Pesquisadores da Universidade de Tianjin e da Universidade de Tecnologia do Sul da China desenvolveram uma bateria orgânica de íons de lítio construída em torno de um material catódico projetado.O estudo descreve um eletrodo de polímero condutor projetado para resolver limitações de longa data no desempenho de baterias orgânicas.

As baterias convencionais de íon de lítio dependem de cátodos inorgânicos contendo metais como cobalto e níquel, levantando preocupações quanto à disponibilidade de recursos, segurança e rigidez mecânica.Os materiais de eletrodos orgânicos, por outro lado, são derivados de fontes mais abundantes e podem ser estruturalmente adaptados, mas historicamente enfrentaram desafios para alcançar alta densidade de energia e transporte rápido de íons de lítio.

A equipe de pesquisa desenvolveu um polímero condutor tipo n conhecido como poli benzofurano diona, ou PBFDO, como material catódico.O polímero demonstra alta condutividade eletrônica, rápido transporte de íons de lítio e comportamento estrutural estável sob condições variadas.Usando esse material, a equipe montou uma célula tipo bolsa que atingiu densidade de energia acima de 250 watts-hora por quilograma.Para efeito de comparação, as baterias de fosfato de ferro-lítio normalmente variam entre 160 e 200 watts-hora por quilograma.

A bateria funcionou em uma janela de temperatura de -70 graus Celsius a 80 graus Celsius.Nos testes mecânicos, o cátodo orgânico manteve estrutura e capacidade após flexão e compressão.Uma célula tipo bolsa com nível de ampere-hora também passou em um teste de perfuração sem incêndio ou explosão.

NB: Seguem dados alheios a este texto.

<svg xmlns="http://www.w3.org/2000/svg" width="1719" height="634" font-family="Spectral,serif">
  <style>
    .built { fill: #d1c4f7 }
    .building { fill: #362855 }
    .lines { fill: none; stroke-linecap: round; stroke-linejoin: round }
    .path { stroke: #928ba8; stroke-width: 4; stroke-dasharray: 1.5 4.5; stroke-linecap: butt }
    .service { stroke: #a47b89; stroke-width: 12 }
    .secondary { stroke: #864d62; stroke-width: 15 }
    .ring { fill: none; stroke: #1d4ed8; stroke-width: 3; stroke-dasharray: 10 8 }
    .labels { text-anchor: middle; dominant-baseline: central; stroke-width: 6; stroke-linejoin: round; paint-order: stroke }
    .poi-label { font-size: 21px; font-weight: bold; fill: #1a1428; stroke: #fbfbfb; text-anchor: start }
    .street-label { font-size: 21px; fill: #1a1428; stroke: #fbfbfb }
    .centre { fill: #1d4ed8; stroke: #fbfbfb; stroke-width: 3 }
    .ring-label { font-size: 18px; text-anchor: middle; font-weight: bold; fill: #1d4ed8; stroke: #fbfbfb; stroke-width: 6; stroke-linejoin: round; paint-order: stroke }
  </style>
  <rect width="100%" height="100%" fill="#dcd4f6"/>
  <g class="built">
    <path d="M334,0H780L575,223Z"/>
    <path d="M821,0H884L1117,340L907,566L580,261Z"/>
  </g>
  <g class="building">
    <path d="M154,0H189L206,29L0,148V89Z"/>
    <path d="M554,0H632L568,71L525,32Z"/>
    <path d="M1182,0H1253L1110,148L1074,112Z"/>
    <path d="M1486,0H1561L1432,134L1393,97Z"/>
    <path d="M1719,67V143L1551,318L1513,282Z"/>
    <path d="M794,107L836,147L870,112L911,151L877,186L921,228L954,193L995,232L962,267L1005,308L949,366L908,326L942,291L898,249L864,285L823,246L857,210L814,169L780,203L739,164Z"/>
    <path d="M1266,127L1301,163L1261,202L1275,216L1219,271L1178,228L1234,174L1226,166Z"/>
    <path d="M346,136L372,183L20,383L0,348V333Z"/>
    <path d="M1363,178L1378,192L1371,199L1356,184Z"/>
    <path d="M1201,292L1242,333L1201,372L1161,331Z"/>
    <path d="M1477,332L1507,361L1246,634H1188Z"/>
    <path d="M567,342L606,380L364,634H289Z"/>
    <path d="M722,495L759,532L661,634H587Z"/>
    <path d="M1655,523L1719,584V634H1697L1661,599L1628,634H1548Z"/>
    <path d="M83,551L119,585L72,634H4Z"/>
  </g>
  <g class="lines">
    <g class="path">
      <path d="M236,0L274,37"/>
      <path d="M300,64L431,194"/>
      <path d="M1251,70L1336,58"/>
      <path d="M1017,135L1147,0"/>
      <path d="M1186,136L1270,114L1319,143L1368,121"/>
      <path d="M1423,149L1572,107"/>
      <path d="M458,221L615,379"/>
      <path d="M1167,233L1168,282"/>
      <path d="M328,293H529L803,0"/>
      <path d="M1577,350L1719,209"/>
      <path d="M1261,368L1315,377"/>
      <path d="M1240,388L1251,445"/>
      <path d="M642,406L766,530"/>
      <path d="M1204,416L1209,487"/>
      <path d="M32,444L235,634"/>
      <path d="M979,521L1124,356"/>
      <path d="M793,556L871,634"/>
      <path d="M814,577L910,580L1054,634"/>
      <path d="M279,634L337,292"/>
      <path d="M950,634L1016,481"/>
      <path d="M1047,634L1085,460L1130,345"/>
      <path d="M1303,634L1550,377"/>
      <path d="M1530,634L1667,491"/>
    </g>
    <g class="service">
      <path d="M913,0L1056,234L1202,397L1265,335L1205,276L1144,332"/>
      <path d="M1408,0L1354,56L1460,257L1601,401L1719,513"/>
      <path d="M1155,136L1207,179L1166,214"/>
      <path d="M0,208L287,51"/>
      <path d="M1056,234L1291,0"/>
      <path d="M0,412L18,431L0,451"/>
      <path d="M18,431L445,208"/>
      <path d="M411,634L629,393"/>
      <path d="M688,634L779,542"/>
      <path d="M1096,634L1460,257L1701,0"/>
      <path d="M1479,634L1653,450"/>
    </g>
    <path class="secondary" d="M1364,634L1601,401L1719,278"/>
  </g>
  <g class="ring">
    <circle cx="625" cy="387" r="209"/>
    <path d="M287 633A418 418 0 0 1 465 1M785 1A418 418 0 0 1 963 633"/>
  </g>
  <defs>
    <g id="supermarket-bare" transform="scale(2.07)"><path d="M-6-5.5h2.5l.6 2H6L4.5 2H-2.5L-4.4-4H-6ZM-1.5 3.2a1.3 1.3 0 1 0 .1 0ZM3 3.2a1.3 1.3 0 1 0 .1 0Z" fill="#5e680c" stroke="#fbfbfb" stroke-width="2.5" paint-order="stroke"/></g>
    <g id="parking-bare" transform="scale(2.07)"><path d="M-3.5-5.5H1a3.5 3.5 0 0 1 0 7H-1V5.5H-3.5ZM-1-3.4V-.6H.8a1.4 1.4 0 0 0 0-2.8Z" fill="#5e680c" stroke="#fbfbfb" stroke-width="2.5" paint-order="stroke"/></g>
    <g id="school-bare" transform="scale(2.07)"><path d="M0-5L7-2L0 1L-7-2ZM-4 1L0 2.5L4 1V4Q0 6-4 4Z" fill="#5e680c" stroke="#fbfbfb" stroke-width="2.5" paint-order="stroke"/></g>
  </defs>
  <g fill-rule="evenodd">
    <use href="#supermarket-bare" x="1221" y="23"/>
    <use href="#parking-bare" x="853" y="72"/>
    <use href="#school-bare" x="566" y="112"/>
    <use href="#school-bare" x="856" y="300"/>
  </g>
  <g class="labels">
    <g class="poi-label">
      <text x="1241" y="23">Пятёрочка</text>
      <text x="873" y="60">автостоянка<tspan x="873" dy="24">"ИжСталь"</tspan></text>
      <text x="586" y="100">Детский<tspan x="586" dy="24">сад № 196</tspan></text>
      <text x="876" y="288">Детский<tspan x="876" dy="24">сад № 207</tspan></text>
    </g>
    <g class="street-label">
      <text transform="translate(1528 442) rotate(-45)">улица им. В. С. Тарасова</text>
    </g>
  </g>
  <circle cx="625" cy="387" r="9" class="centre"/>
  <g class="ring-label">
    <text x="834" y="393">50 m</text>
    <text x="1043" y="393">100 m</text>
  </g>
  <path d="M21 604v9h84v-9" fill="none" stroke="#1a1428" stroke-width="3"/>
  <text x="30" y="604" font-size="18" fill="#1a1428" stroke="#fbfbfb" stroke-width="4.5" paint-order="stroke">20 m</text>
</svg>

“Esta pesquisa rompe as restrições tradicionais da tecnologia de baterias em termos de dependência de recursos e impacto ambiental”, disse o professor Xu Yunhua, o pesquisador principal.“Ele não apenas corresponde à densidade energética das baterias comerciais, mas também oferece segurança superior e uma faixa de temperatura operacional muito mais ampla.”

Os pesquisadores estão trabalhando na produção em escala piloto e explorando aplicações em eletrônicos flexíveis, dispositivos vestíveis e sistemas leves de armazenamento de energia, onde a segurança, a adaptabilidade e a resiliência à temperatura são críticas.